Following the September 11, 2001, attacks and the Madrid bombings in March 2004, support for ETA haemorrhaged. The PP government and its PSOE successor pushed through draconian legislation under the auspices of the “war on terror,” which led to the banning of Batasuna—an organisation that had existed legally for 24 years, and had seven deputies in the Basque parliament and hundreds of local councillors.
Opposition to state repression does not mean lending political support to ETA’s separatist programme.
ETA’s ceasefire signalled that its leaders hope that the organisation will be able to secure greater autonomy for the Basque region and its own positions in the state apparatus through a power-sharing arrangement, similar to that reached with Sinn Fein and former members of the Irish Republican Army in Northern Ireland. A section of Batasuna has expressed support for the plan for a “self-governing” Basque region in “free association” with Spain drawn up by Juan José Ibarretxe, the leader of the largest Basque nationalist party, the PNV, which has dominated the regional government for the last 25 years.

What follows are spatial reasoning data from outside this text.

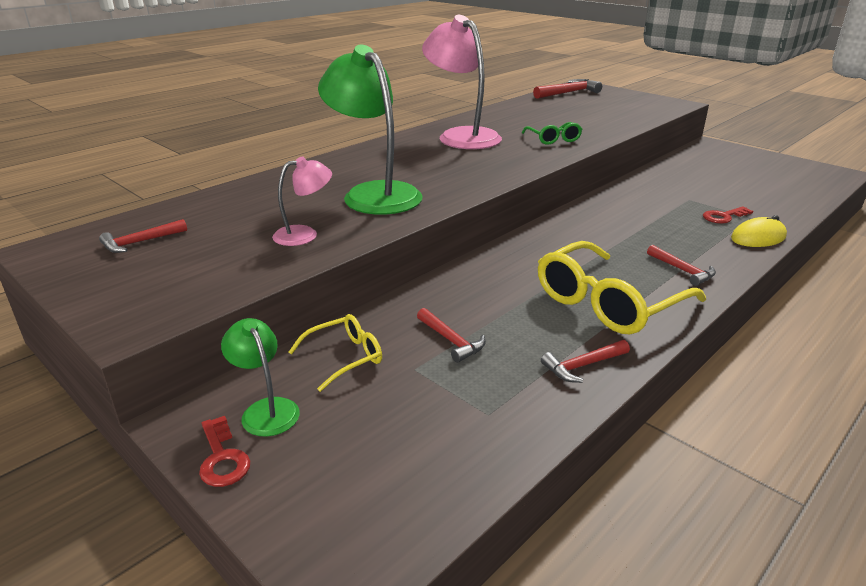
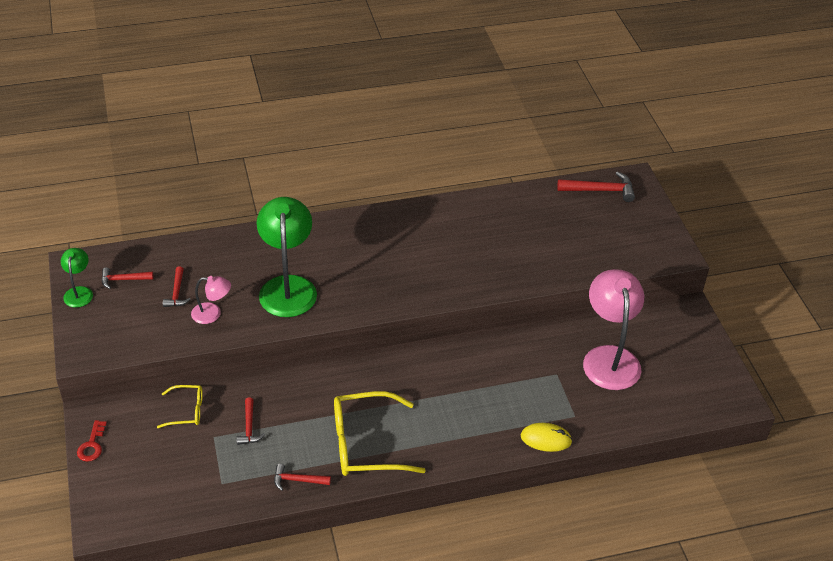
camera: 30 degrees right, 15 degrees up
green lamp [221,318,300,437] -> green lamp moved to [61,248,93,308]
pink lamp [422,15,502,149] -> pink lamp moved to [583,269,644,390]
green glasses [522,122,582,145] -> none
red hammer [647,245,716,286] -> red hammer moved to [163,266,191,307]
red key [703,206,753,224] -> none

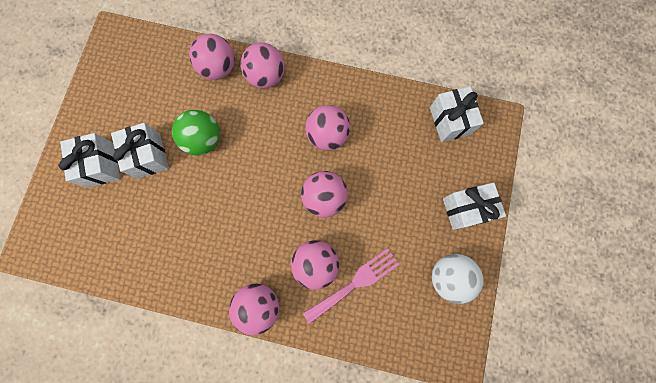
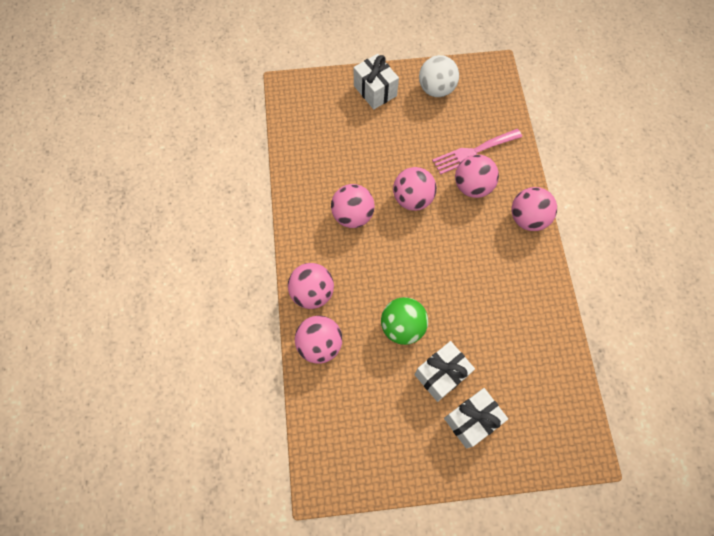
camera: 110 degrees left, 10 degrees down
pink fork [303,248,400,324] -> pink fork turned 60 degrees counterclockwise [432,129,522,175]
white gift [430,86,484,142] -> none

The Ibarretxe plan aims to establish a niche for the Basque bourgeoisie within the global marketplace, upholding as it does “the right to private property and a respect for the freedom of enterprise within the framework of the market economy.” The proposals aim not at protecting the rights of Basque working people, but at offering them as a cheap labour force to the European bourgeoisie and the transnational corporations.
Zapatero and the PSOE are seeking to preserve the general interests of the Spanish bourgeoisie. But while they are making what they consider to be unavoidable concessions to regional interests, there are serious limitations on how far they can go in seeking to appease the separatists without antagonising the powerful sections of the national bourgeoisie represented by the PP.
The PP has used the ETA issue to mobilise far-right forces such as the AVT and elements within the military and judiciary in a campaign to destabilise the PSOE government. It accuses Zapatero of coming to power illegitimately, referring to the mass movement that brought down Aznar’s PP government after it attempted to blame ETA for the March 11, 2004, terror bombings in Madrid, even though all evidence pointed to it being the work of Islamic fundamentalists.
The solution to the Basque conflict and all national divisions is the struggle for the unity of the Spanish, European and international working class. The crisis of the nation state must find a progressive solution not in the break-up into smaller and less viable entities based on the reactionary concept of ethnicity, but in its replacement by a more rational and universal form of economic and social organisation that corresponds more directly with the economic realities of globalised production—the United Socialist States of Europe.